Nice to meet you. Small world indeed :). I was developing some stuff with Hackystat and timeseries for Teradata too. Funny.
And because there was no reference SAX implementation provided at UCR, I started this project, thank you guys for idea, papers, data and all the stuff you provided to community.
Yes, so about lost values and non-uniform timeseries. I hit that problem many times before and it really must be handled case-by-case, I think. Maybe here is the universal way, I don't know, it doesn't make sense to me yet.
For example, with Hackystat data, when we looking on the development activity data stream (measurements of how much time one typed on the keyboard while in Eclipse within a day window), if there was no measurement, does it mean that 1) subject did not work at all, and there will be zero eventually, or 2) something went wrong with the sensor or transmission system, and the data just lost, or 3) she is offline and I will get the real data sometime later? Now, should I wait for eventual data to be transmitted or should I substitute missing value by some average from three years history for that day of the week, or by 0, or by NaN? IMO, noise, missing values, and misplaced in time data will be always here, nevertheless, every data type must be treated the way which doesn't breaks its consistency. So, the question is how to treat your data best? What is the nature of the data you have in hands (if you want to discuss this here)?
(In our case of Hackystat we have a DPD service, which makes measurements equidistant)

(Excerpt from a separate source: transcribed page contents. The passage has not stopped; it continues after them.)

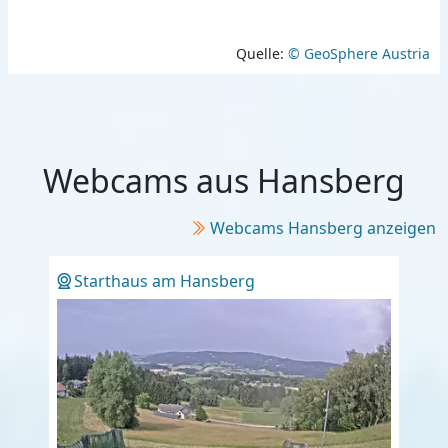
Quelle:
© GeoSphere Austria
Webcams aus Hansberg
Webcams Hansberg anzeigen
Starthaus am Hansberg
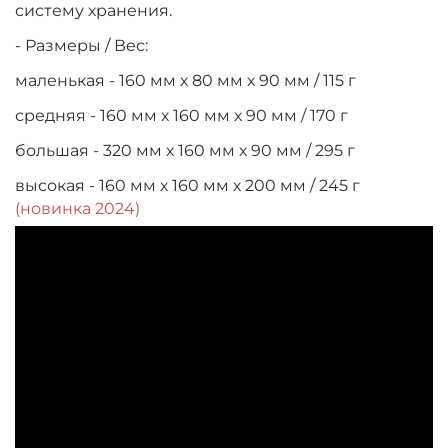
систему хранения.
- Размеры / Вес:
маленькая - 160 мм х 80 мм х 90 мм / 115 г
средняя - 160 мм х 160 мм х 90 мм / 170 г
большая - 320 мм х 160 мм х 90 мм / 295 г
высокая - 160 мм х 160 мм х 200 мм / 245 г
(новинка 2024)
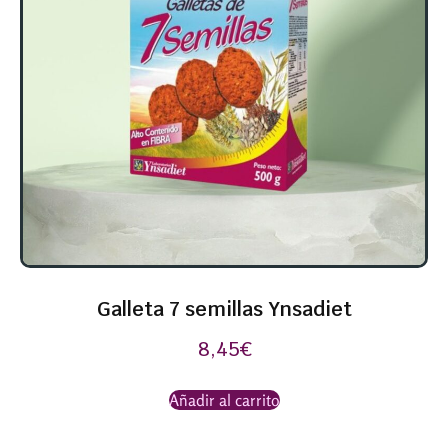
Galleta 7 semillas Ynsadiet
8,45
€
Añadir al carrito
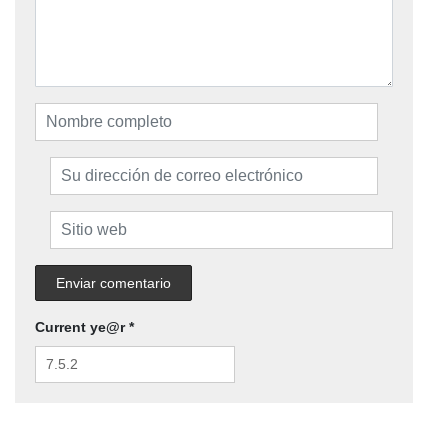
Current ye@r
*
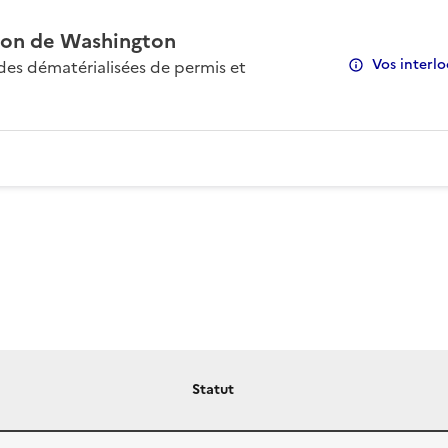
on de Washington
Vos interlo
s dématérialisées de permis et
Statut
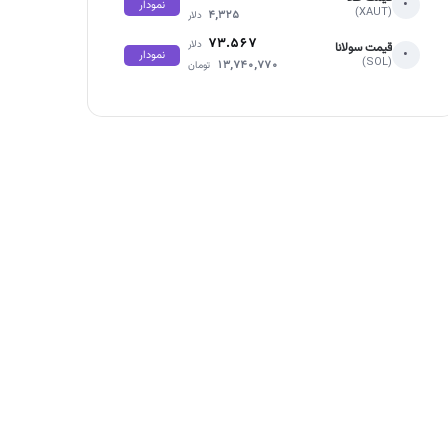
•
نمودار
(XAUT)
۴,۳۲۵
دلار
۷۳.۵۶۷
دلار
قیمت سولانا
•
نمودار
(SOL)
۱۳,۷۴۰,۷۷۰
تومان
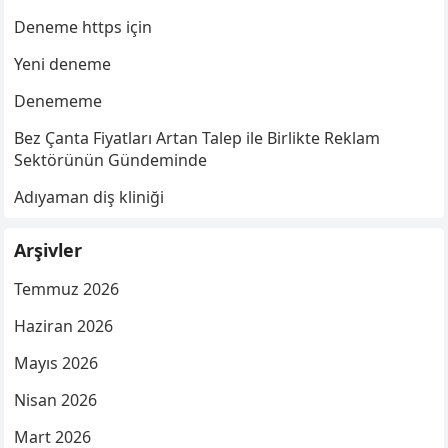
Deneme https için
Yeni deneme
Denememe
Bez Çanta Fiyatları Artan Talep ile Birlikte Reklam
Sektörünün Gündeminde
Adıyaman diş kliniği
Arşivler
Temmuz 2026
Haziran 2026
Mayıs 2026
Nisan 2026
Mart 2026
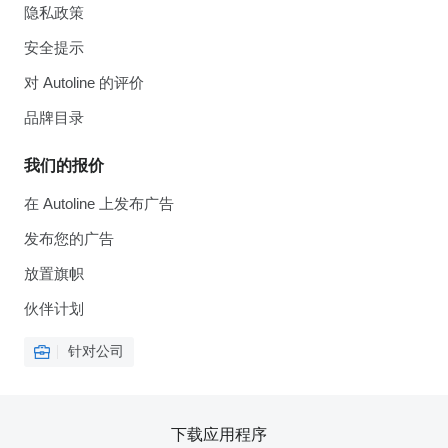
隐私政策
安全提示
对 Autoline 的评价
品牌目录
我们的报价
在 Autoline 上发布广告
发布您的广告
放置旗帜
伙伴计划
针对公司
下载应用程序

Code will not handle the sample from your email. It is designed only for handling missing values within timeseries itself. There are two places where it checks if missing values are present - first is within PAA routine when computing mean value for a PAA interval: if there were some missing values but at least one is real, mean will be computed, if all are missing - NaN will make it to PAA approximation. The second place, is where SAX transform occurs, if PAA representation has NaN, it will put "_" symbol - that is an underscore symbol.
Last time I used that part of the code years ago, it might not work as intended right now, I am sorry if it is like that, there were some changes lately. However, the overall performance of analysis with underscores at place of NaN was pretty acceptable.
Thank you.
--
Mahalo, Pavel.